EXERCISE |
Give back every record word for word, but keep the pictures out.

RECORDS SUPPLIED |
↓↓↓

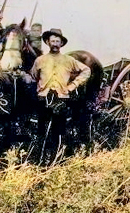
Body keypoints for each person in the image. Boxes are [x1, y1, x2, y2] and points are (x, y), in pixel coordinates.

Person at [29, 28, 91, 162]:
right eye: (52, 41)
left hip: (61, 98)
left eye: (58, 41)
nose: (55, 43)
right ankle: (39, 159)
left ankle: (56, 158)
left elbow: (86, 70)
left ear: (61, 44)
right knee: (41, 129)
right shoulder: (40, 60)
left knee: (58, 130)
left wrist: (73, 85)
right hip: (43, 98)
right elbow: (34, 75)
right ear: (47, 42)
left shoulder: (69, 60)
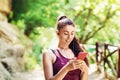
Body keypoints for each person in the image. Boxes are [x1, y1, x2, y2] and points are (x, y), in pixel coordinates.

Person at [42, 15, 89, 80]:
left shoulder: (77, 52)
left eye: (72, 33)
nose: (69, 37)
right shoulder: (49, 54)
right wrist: (67, 68)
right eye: (66, 34)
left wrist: (85, 70)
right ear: (57, 33)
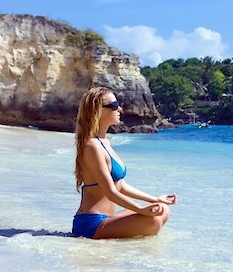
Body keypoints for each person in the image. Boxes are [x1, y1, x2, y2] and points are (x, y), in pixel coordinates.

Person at [72, 87, 177, 239]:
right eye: (114, 105)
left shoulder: (104, 142)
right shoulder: (92, 146)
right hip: (91, 224)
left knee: (162, 209)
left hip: (109, 218)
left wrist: (154, 199)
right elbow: (111, 192)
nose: (120, 108)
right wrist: (141, 210)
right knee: (152, 221)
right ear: (98, 111)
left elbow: (121, 186)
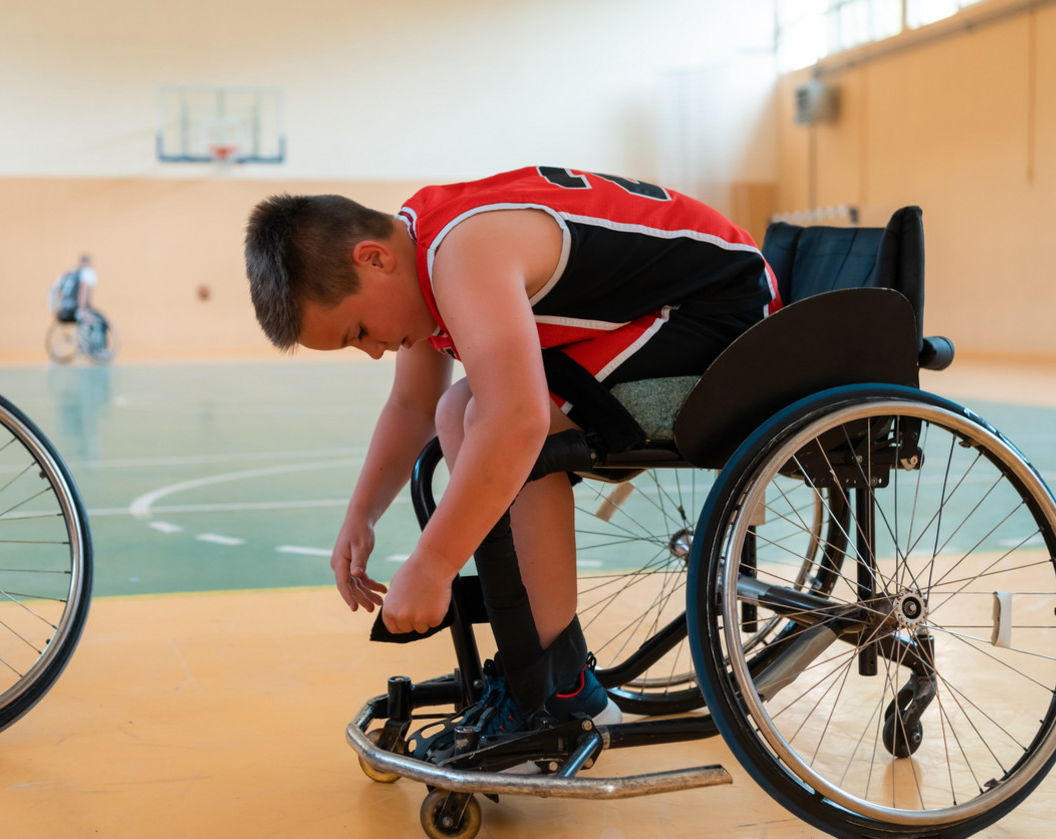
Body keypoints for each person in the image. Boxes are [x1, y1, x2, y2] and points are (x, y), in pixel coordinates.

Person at [244, 166, 781, 737]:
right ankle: (553, 672)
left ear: (373, 258)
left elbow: (518, 421)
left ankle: (560, 686)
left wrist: (433, 564)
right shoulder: (422, 244)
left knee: (499, 417)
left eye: (357, 331)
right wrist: (362, 515)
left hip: (725, 317)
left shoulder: (462, 253)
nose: (374, 351)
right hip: (671, 309)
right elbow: (412, 404)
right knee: (459, 410)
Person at [49, 254, 98, 322]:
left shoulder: (69, 273)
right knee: (96, 321)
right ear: (89, 263)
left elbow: (53, 290)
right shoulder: (87, 272)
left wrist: (54, 310)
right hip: (75, 311)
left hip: (63, 311)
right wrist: (82, 311)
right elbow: (83, 291)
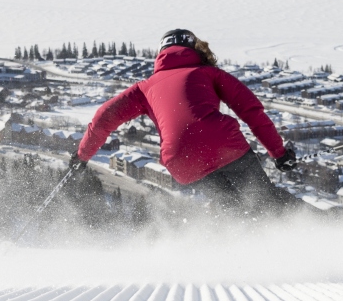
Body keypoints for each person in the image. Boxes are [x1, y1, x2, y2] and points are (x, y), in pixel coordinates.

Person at [73, 29, 301, 215]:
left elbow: (103, 118)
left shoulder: (144, 88)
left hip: (183, 161)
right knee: (267, 202)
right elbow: (251, 111)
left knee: (234, 212)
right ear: (195, 50)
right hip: (224, 145)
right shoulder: (209, 73)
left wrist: (81, 157)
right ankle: (327, 226)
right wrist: (279, 154)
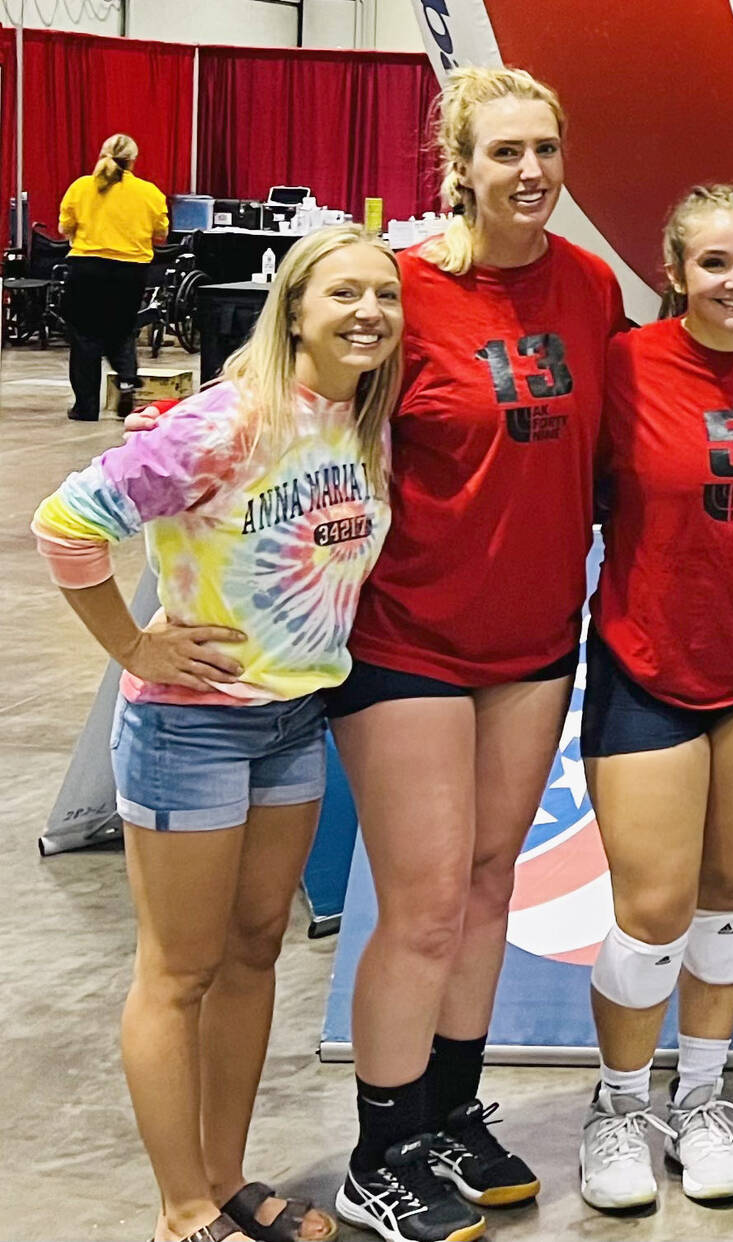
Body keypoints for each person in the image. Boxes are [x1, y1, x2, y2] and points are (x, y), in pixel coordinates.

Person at [33, 225, 400, 1242]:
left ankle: (229, 1179)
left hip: (292, 723)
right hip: (190, 732)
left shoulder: (360, 422)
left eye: (386, 294)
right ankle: (181, 1209)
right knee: (178, 970)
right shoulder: (224, 423)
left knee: (251, 955)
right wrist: (132, 648)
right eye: (345, 295)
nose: (369, 312)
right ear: (295, 310)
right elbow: (66, 524)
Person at [324, 68, 625, 1242]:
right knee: (423, 905)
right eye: (505, 152)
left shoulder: (592, 288)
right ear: (459, 167)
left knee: (491, 878)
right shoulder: (395, 292)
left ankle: (448, 1108)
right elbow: (297, 407)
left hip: (537, 639)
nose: (531, 173)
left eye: (546, 149)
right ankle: (377, 1148)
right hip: (405, 639)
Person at [574, 184, 733, 1211]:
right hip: (647, 660)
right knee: (651, 909)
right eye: (713, 263)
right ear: (672, 271)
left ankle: (702, 1100)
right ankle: (618, 1108)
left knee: (728, 897)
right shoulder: (621, 368)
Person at [57, 133, 169, 421]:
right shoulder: (149, 192)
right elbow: (161, 233)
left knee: (85, 336)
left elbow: (64, 227)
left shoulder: (81, 187)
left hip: (86, 269)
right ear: (133, 160)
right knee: (122, 328)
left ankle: (86, 406)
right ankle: (128, 378)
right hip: (130, 272)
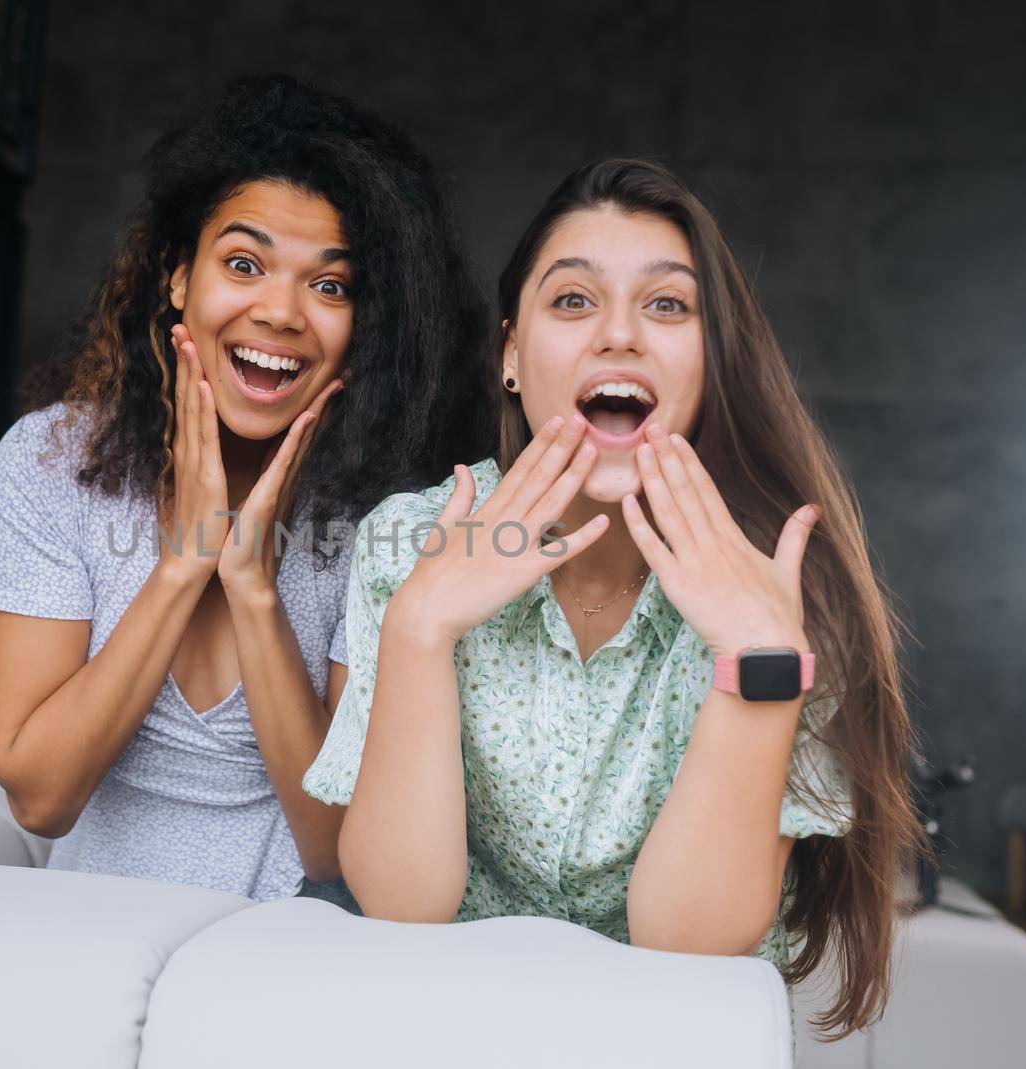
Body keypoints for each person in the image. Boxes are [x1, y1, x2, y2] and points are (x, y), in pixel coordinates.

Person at [304, 158, 930, 1041]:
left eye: (668, 305)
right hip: (444, 1028)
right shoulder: (410, 539)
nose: (620, 336)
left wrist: (760, 658)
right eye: (572, 301)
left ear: (712, 362)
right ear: (512, 355)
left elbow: (690, 938)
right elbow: (402, 902)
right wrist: (420, 624)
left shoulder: (785, 586)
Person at [0, 74, 490, 903]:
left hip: (289, 953)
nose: (281, 311)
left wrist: (251, 587)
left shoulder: (391, 522)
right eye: (243, 264)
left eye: (331, 285)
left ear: (367, 329)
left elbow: (332, 848)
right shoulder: (50, 463)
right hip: (80, 942)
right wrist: (184, 565)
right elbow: (40, 796)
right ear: (179, 277)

↑↑↑

ANSWER FOR THIS EXERCISE |
Body keypoints for each person in the image. Boxes are [x1, y1, x2, y2] and points are (x, y), in pixel coordinates.

Person at [29, 28, 91, 162]:
right eye: (52, 41)
left hip: (61, 98)
left eye: (58, 41)
nose: (55, 43)
right ankle: (39, 159)
left ankle: (56, 158)
left elbow: (86, 70)
left ear: (61, 44)
right knee: (41, 129)
right shoulder: (40, 60)
left knee: (58, 130)
left wrist: (73, 85)
right hip: (43, 98)
right elbow: (34, 75)
right ear: (47, 42)
left shoulder: (69, 60)
Body keypoints for each person in the image. Boxes are [x1, y1, x2, y2] and points are (x, y), in pixel coordinates.

Person at [42, 15, 89, 80]:
left shoulder: (77, 52)
left eye: (72, 33)
nose: (69, 37)
right shoulder: (49, 54)
right wrist: (67, 68)
right eye: (66, 34)
left wrist: (85, 70)
right ear: (57, 33)
Body keypoints for each person in the image. Boxes are [x1, y1, x2, y2] and points are (x, y), in pixel coordinates.

Person at [72, 87, 177, 239]:
right eye: (114, 105)
left shoulder: (104, 142)
right shoulder: (92, 146)
right hip: (91, 224)
left knee: (162, 209)
left hip: (109, 218)
left wrist: (154, 199)
right elbow: (111, 192)
nose: (120, 108)
right wrist: (141, 210)
right knee: (152, 221)
right ear: (98, 111)
left elbow: (121, 186)
Body keypoints for each person in the image. Boxes are [x1, y1, x2, y2] and points are (x, y), in pixel coordinates.

Person at [244, 166, 781, 737]:
right ankle: (553, 672)
left ear: (373, 258)
left elbow: (518, 421)
left ankle: (560, 686)
left wrist: (433, 564)
right shoulder: (422, 244)
left knee: (499, 417)
left eye: (357, 331)
right wrist: (362, 515)
left hip: (725, 317)
left shoulder: (462, 253)
nose: (374, 351)
right hip: (671, 309)
right elbow: (412, 404)
right knee: (459, 410)
Person at [49, 254, 98, 322]:
left shoulder: (69, 273)
right knee: (96, 321)
right ear: (89, 263)
left elbow: (53, 290)
right shoulder: (87, 272)
left wrist: (54, 310)
right hip: (75, 311)
left hip: (63, 311)
right wrist: (82, 311)
right elbow: (83, 291)
Body keypoints for each person in the image. Boxes are [x1, y1, x2, y2] and points are (x, y), in pixel coordinates.

Person at [73, 29, 301, 215]:
left elbow: (103, 118)
left shoulder: (144, 88)
left hip: (183, 161)
right knee: (267, 202)
right elbow: (251, 111)
left knee: (234, 212)
right ear: (195, 50)
right hip: (224, 145)
right shoulder: (209, 73)
left wrist: (81, 157)
right ankle: (327, 226)
right wrist: (279, 154)
Body keypoints for each person in the image. Boxes are [x1, y1, x2, y2] and points are (x, y), in pixel coordinates.

Person at [33, 225, 400, 1242]:
left ankle: (229, 1179)
left hip: (292, 723)
right hip: (190, 732)
left shoulder: (360, 422)
left eye: (386, 294)
right ankle: (181, 1209)
right knee: (178, 970)
right shoulder: (224, 423)
left knee: (251, 955)
right wrist: (132, 648)
right eye: (345, 295)
nose: (369, 312)
right ear: (295, 310)
right elbow: (66, 524)
Person at [324, 68, 625, 1242]:
right knee: (423, 905)
right eye: (505, 152)
left shoulder: (592, 288)
right ear: (459, 167)
left knee: (491, 878)
right shoulder: (395, 292)
left ankle: (448, 1108)
right elbow: (297, 407)
left hip: (537, 639)
nose: (531, 173)
left eye: (546, 149)
right ankle: (377, 1148)
right hip: (405, 639)
Person at [574, 184, 733, 1211]:
right hip: (647, 660)
right knee: (651, 909)
right eye: (713, 263)
right ear: (672, 271)
left ankle: (702, 1100)
right ankle: (618, 1108)
left knee: (728, 897)
right shoulder: (621, 368)
Person at [57, 133, 169, 421]:
right shoulder: (149, 192)
right elbow: (161, 233)
left knee: (85, 336)
left elbow: (64, 227)
left shoulder: (81, 187)
left hip: (86, 269)
right ear: (133, 160)
right knee: (122, 328)
left ankle: (86, 406)
right ankle: (128, 378)
right hip: (130, 272)
Body keypoints for each person in the image. Boxes are [x1, y1, x2, y2] and points are (x, y), in pixel coordinates.

Person at [304, 158, 930, 1041]:
left eye: (668, 305)
right hip: (444, 1028)
right shoulder: (410, 539)
nose: (620, 336)
left wrist: (760, 658)
right eye: (572, 301)
left ear: (712, 362)
right ear: (512, 355)
left elbow: (690, 938)
right elbow: (402, 902)
right wrist: (420, 624)
left shoulder: (785, 586)
Person at [0, 74, 490, 903]:
left hip: (289, 953)
nose: (281, 311)
left wrist: (251, 587)
left shoulder: (391, 522)
right eye: (243, 264)
left eye: (331, 285)
left ear: (367, 329)
left elbow: (332, 848)
right shoulder: (50, 463)
right hip: (80, 942)
right wrist: (184, 565)
right elbow: (40, 796)
right ear: (179, 277)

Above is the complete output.